For many, Brooklyn’s underground mysteries start and end with the question of when the F train will arrive. But there are more to ponder: Brooklyn is home to a surprising number of nearly forgotten or recently rediscovered abandoned tunnels.
Some of Brooklyn’s underground tunnels, like those connecting the Jehovah’s Witnesses’ portfolio of real estate, are relatively well known to Brooklynites, while others are more obscure.
Here are three tunnels even native New Yorkers probably don’t know much about.
The Abandoned Staten Island-Brooklyn Tunnel — What a game-changer it would be if Staten Island were connected to the subway system! It almost happened in the early 20th century — an attempt was made to create what would have been the first-ever rapid-transit connection between Staten Island and the mainland, namely Brooklyn’s Bay Ridge neighborhood.
“They Called the 1923 Narrows Tunnel ‘Hope and a Hole in the Ground’,” reads the title of a 1964 article in the Home Reporter and Sunset News.
Originally the intent was to create a passage for freight and passenger trains, traversing the Narrows from St.
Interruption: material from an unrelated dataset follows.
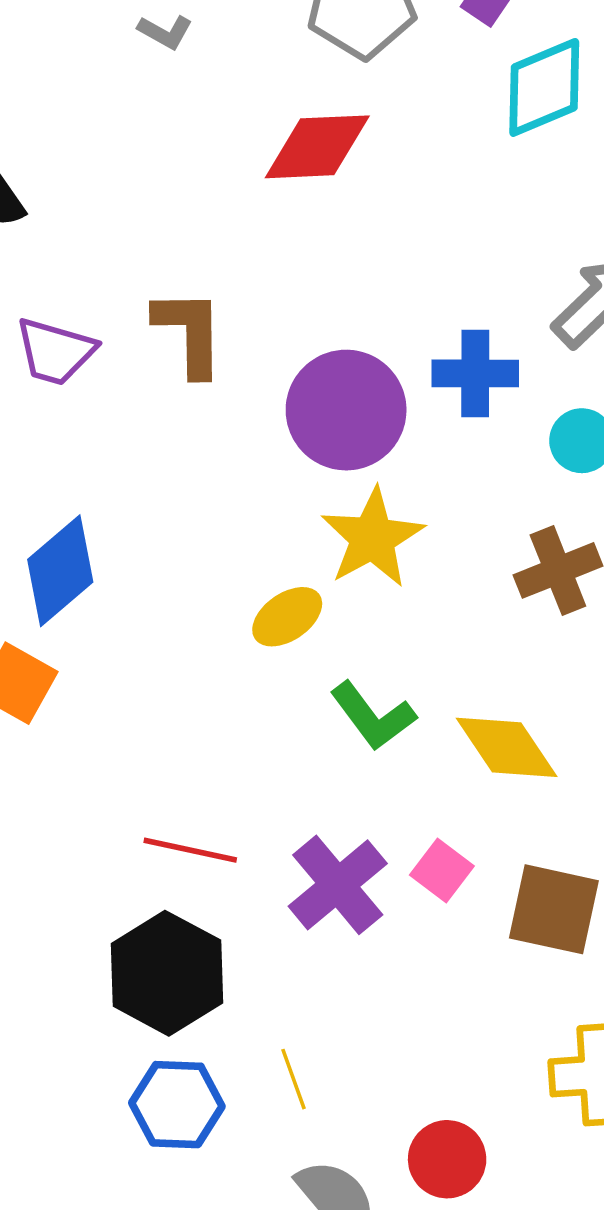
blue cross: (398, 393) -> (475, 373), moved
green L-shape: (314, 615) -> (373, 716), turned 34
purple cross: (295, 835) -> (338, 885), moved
George in Staten Island to Fifth Avenue in Bay Ridge.
Construction was initiated on both sides, with tunneling shafts sunk beneath both Shore Road and the Saint George Terminal.
Formally called the Brooklyn-Richmond Freight and Passenger Tunnel, the City of New York was mandated to create it in a bill passed by the state legislature in 1921, the Home Reporter article said.
A debate ensued as to whether or not the tunnel should carry subway trains. But then, due to a lack of funding and political rivalries, the project’s construction was halted and abandoned in 1925, leaving 150 feet of unfinished tunnel beneath the Narrows, according to Atlas Obscura.
Atlantic Avenue tunnels — What might well be the world’s oldest subway tunnel was built in seven months in 1844 underneath Atlantic Avenue. Known as the Atlantic Avenue Tunnel, the subterranean portal runs beneath Brooklyn Heights and Cobble Hill, according to the Brooklyn Historic Railway Association.
Long abandoned, it was rediscovered in 1980 by transit enthusiast Bob Diamond, who proceeded to lead popular tours through the space for three decades until the Department of Transportation in 2010 told him to stop on the basis of safety concerns.
Diamond proceeded to sue the city for $100 million over the matter. To this day, he believes, there is a 19th-century steam engine located somewhere in an inaccessible portion of the tunnel.
Colonial Tunnels in Gravesend — Tunnels below Gravesend’s Lady Moody House connected to a now-demolished house on the site of the Gravesend cemetery and protected the nascent Gravesend community during the Indian wars of 1645 to 1646, according to Gravesend Historical Society President Eric Ierardi. Also known as the Van Sicklen House, the largely 18th century structure at 27 Gravesend Neck Road was landmarked in 2016.
This post previously appeared in Brownstoner.